◆ KUTIPAN BACAAN
--------------------------------
Satu lagi, kata nasehat yang tepat juga untuk selebritis kita adalah ‘jangan jadi bunglon’. Ya, bunglon adalah binatang yang diberi keistimewaan bisa beradaptasi dengan lingkungan dimana dia berada, terutama dari segi warna tubuhnya. Nah, kita bisa melihat dengan mata dan kepala kita sendiri, para seleb itu mirip banget dengan bunglon, dimana dia hinggap disitulah dia menyesuaikan diri. Nggak perduli, tampilannya menipu, nggak perduli setelah keluar dari lingkungan tersebut, dan berada di komunitas yang lain, dia berbeda penampilan bahkan berbeda perilaku, yang penting tetap jadi artis.
Saya memang bukan artis, dan nggak berharap jadi artis, tetapi itu fakta yang ada di depan mata kita, yang tiap hari berseliweran entah itu di teve, koran, majalah, sehingga membuat saya gerah untuk ikut mengomentari fakta tersebut. Itulah dunia selebritis, dunia yang penuh dengan kepura-puraan, manusia yang munafik.
Saya menulis begini bukannya saya benci dengan para seleb, apalagi sampai ngiri dengan popularitasnya. Bukan, sama sekali bukan karena itu. Sikap saya ini, justru sebagai wujud kasih sayang saya sesama muslim. Saya cuman mengingatkan kalau perilaku bunglon, berpakaian badut, menjadi lilin, adalah sifatnya orang munafik.
Saya melakukan protes kepada para seleb, bukan karena merasa paling bener, paling suci dan nggak pernah melakukan salah. Jangan pernah ada persepsi bahwa para seleb itu tempatnya salah tok, alias nggak ada benarnya. Bukan, maksudnya bukan itu. Saya sebagai manusia pasti pernah berbuat salah. Nah, saya pun juga mengaku pernah melakukan salah. Tapi, ketika sudah tahu tentang suatu kebenaran, maka wajib khan bagi kita untuk berubah sesuai dengan ‘isi’ kebenaran itu, trus menyampaikannya kepada orang lain. Jangan dipikir saya menulis disini ini benci dengan seleb, tapi saya hanya benci pada tingkah lakunya. Kalo selama mereka muslim, maka mereka adalah saudara dan kewajiban kita adalah menasehati sesama muslim.
--------------------------------
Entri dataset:
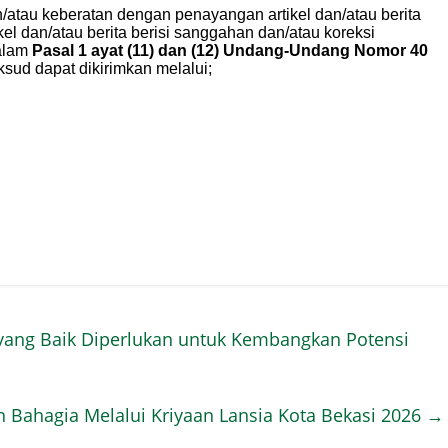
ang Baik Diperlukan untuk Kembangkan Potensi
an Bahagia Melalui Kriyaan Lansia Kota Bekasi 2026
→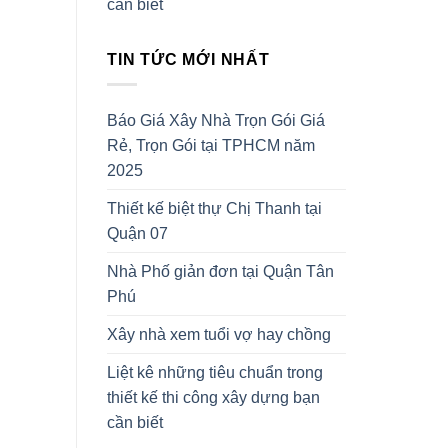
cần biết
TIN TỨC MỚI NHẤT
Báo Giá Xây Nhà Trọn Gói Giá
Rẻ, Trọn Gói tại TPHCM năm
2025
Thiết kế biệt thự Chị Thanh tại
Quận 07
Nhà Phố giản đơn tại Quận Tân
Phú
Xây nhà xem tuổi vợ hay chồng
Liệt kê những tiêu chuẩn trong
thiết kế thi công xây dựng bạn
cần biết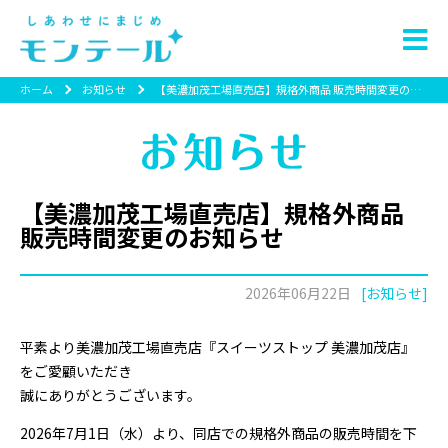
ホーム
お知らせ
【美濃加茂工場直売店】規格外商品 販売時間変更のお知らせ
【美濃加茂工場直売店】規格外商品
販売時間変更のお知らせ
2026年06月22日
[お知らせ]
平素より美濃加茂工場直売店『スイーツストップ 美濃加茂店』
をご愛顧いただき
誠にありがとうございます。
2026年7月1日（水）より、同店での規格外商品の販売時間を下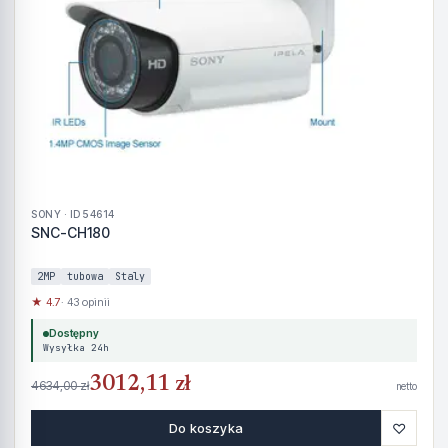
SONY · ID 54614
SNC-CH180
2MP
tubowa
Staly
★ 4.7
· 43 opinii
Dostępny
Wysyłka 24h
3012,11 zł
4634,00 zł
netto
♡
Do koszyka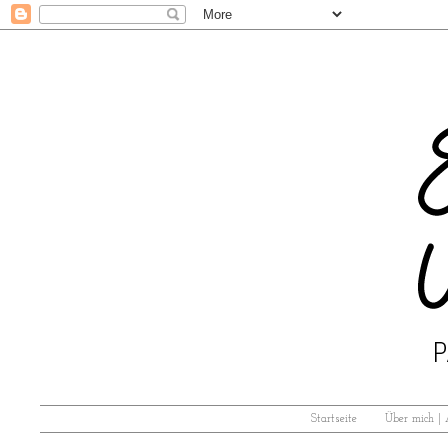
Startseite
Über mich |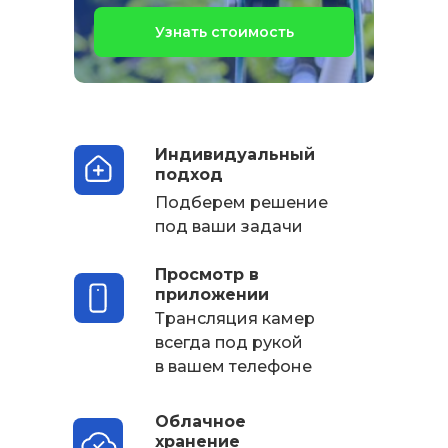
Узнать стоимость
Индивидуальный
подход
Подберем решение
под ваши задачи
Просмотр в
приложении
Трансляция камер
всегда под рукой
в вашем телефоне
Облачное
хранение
--------------------------------
◆ TUGAS YANG DIMINTA
[a] Tuliskan kembali bagian dari kutipan bacaan tentang selebritis, dimulai dengan "Satu lagi, kata" dan berlanjut hingga "tetap jadi artis.".
[b] Menurut kutipan bacaan tentang selebritis, apa keistimewaan bunglon?
Materi ini tidak ada hubungannya dengan kutipan bacaan.

◆ JAWABAN
[a]
Satu lagi, kata nasehat yang tepat juga untuk selebritis kita adalah ‘jangan jadi bunglon’. Ya, bunglon adalah binatang yang diberi keistimewaan bisa beradaptasi dengan lingkungan dimana dia berada, terutama dari segi warna tubuhnya. Nah, kita bisa melihat dengan mata dan kepala kita sendiri, para seleb itu mirip banget dengan bunglon, dimana dia hinggap disitulah dia menyesuaikan diri. Nggak perduli, tampilannya menipu, nggak perduli setelah keluar dari lingkungan tersebut, dan berada di komunitas yang lain, dia berbeda penampilan bahkan berbeda perilaku, yang penting tetap jadi artis.

[b] Bunglon bisa beradaptasi dengan lingkungan tempat ia berada, terutama dari segi warna tubuhnya.